The Supreme Court on Tuesday rejected Florida's attempt to sue California and Washington state over their policies allowing commercial driver's licenses for truckers who don't speak English and are not authorized to be in the United States, declining to wade into a politically charged dispute over state immigration enforcement and public safety regulations.

The case emerged from a crash in Florida last year that killed three people. The driver, Harjinder Singh, is accused of making an illegal U-turn that caused the accident. Singh, who is from India, was carrying a valid commercial driver's license from California and had earlier been granted one by Washington state.

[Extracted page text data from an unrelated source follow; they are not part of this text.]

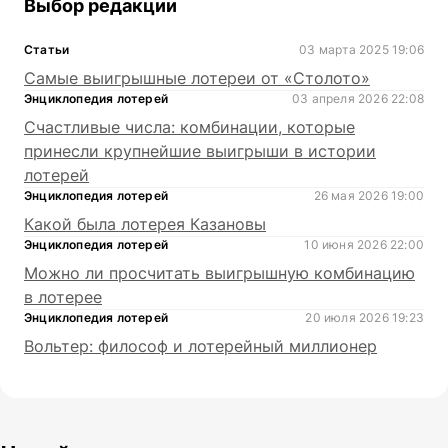
Выбор редакции
Статьи
03 марта 2025 19:06
Самые выигрышные лотереи от «Столото»
Энциклопедия лотерей
03 апреля 2026 22:08
Счастливые числа: комбинации, которые
принесли крупнейшие выигрыши в истории
лотерей
Энциклопедия лотерей
26 мая 2026 19:00
Какой была лотерея Казановы
Энциклопедия лотерей
10 июня 2026 22:00
Можно ли просчитать выигрышную комбинацию
в лотерее
Энциклопедия лотерей
20 июля 2026 19:23
Вольтер: философ и лотерейный миллионер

Interstate Conflict Over Licensing Standards

Republican-led Florida accused the Western states, led by Democrats, of openly defying immigration laws and asked the justices to rule that states lack the authority to issue CDLs to people who are not citizens or legal permanent residents. The lawsuit represented an unusual attempt to use the Supreme Court's original jurisdiction—its power to hear disputes directly between states—to challenge another state's regulatory decisions.

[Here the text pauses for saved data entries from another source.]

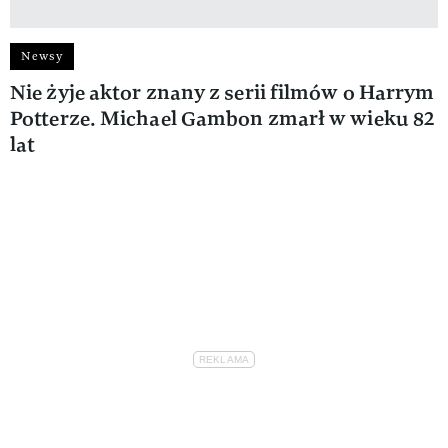
Newsy
Nie żyje aktor znany z serii filmów o Harrym
Potterze. Michael Gambon zmarł w wieku 82
lat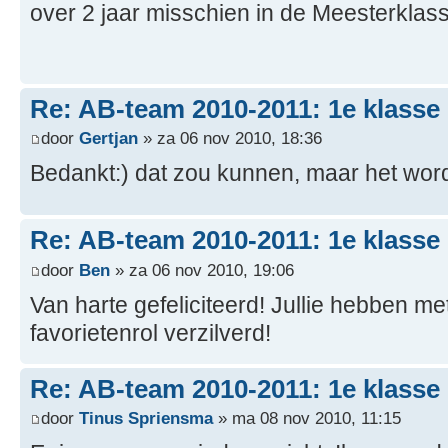
over 2 jaar misschien in de Meesterkla
Re: AB-team 2010-2011: 1e klasse
door
Gertjan
» za 06 nov 2010, 18:36
Bedankt:) dat zou kunnen, maar het word
Re: AB-team 2010-2011: 1e klasse
door
Ben
» za 06 nov 2010, 19:06
Van harte gefeliciteerd! Jullie hebben me
favorietenrol verzilverd!
Re: AB-team 2010-2011: 1e klasse
door
Tinus Spriensma
» ma 08 nov 2010, 11:15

The Supreme Court typically hears appeals of lower-court decisions, but it sometimes takes on what are known as original lawsuits in which states sue each other in the nation's highest court. Justices Clarence Thomas and Samuel Alito dissented from Tuesday's order, as they often do when the court rejects an original lawsuit, saying that the court has no choice but to hear such cases.

Federal Policy in Flux

The rejection comes as immigration and transportation policy remain in flux at the federal level. Separately, a federal appeals court has blocked a Trump administration proposal to impose new restrictions that would severely limit which immigrants can get commercial driver's licenses to drive a semitrailer truck or bus. That proposal would have created a uniform federal standard restricting access to commercial licenses, potentially overriding state-level policies that have allowed immigrants without legal status to obtain the credentials needed to work in the trucking industry.

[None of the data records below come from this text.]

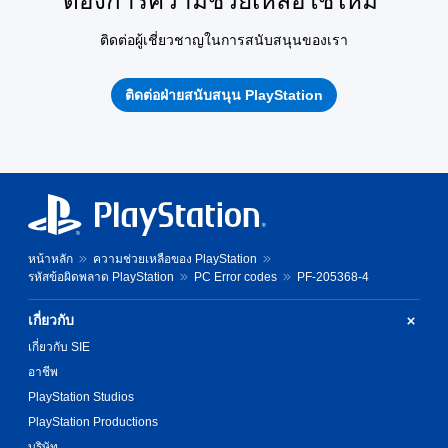
ต้องการความช่วยเหลือใช่ไหม
ติดต่อผู้เชี่ยวชาญในการสนับสนุนของเรา
ติดต่อฝ่ายสนับสนุน PlayStation
หน้าหลัก
ความช่วยเหลือของ PlayStation
รหัสข้อผิดพลาด PlayStation
PC Error codes
PF-205368-4
เกี่ยวกับ
เกี่ยวกับ SIE
อาชีพ
PlayStation Studios
PlayStation Productions
บริษัท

The competing approaches reflect a fundamental tension over how states balance public safety concerns, workforce needs, and immigration enforcement. California and Washington have maintained that their licensing systems include safety testing and ensure that all drivers on the road meet competency standards, regardless of immigration status. Florida's lawsuit framed the issue as one of states circumventing federal immigration law by granting privileges to individuals not authorized to be in the country.

The court's decision to decline the case means that states retain the authority to set their own standards for commercial driver's licenses, at least for now, pending any future federal legislation or regulatory action that might establish nationwide requirements.

Why This Matters:

The Supreme Court's rejection preserves state-level discretion over commercial licensing at a time when the trucking industry faces significant workforce shortages and immigrant workers fill critical gaps in the transportation sector. The decision affects thousands of immigrant truck drivers who contribute to the supply chain while living in legal limbo, and it highlights the unresolved tension between state regulatory authority and federal immigration enforcement. For families like those who lost loved ones in the Florida crash, the ruling leaves unaddressed questions about whether uniform federal safety and licensing standards might prevent future tragedies. The blocked Trump administration restrictions suggest that courts may be skeptical of efforts to use commercial licensing as an immigration enforcement tool, but the underlying policy questions about worker protections, public safety, and immigrant rights remain contested across state lines.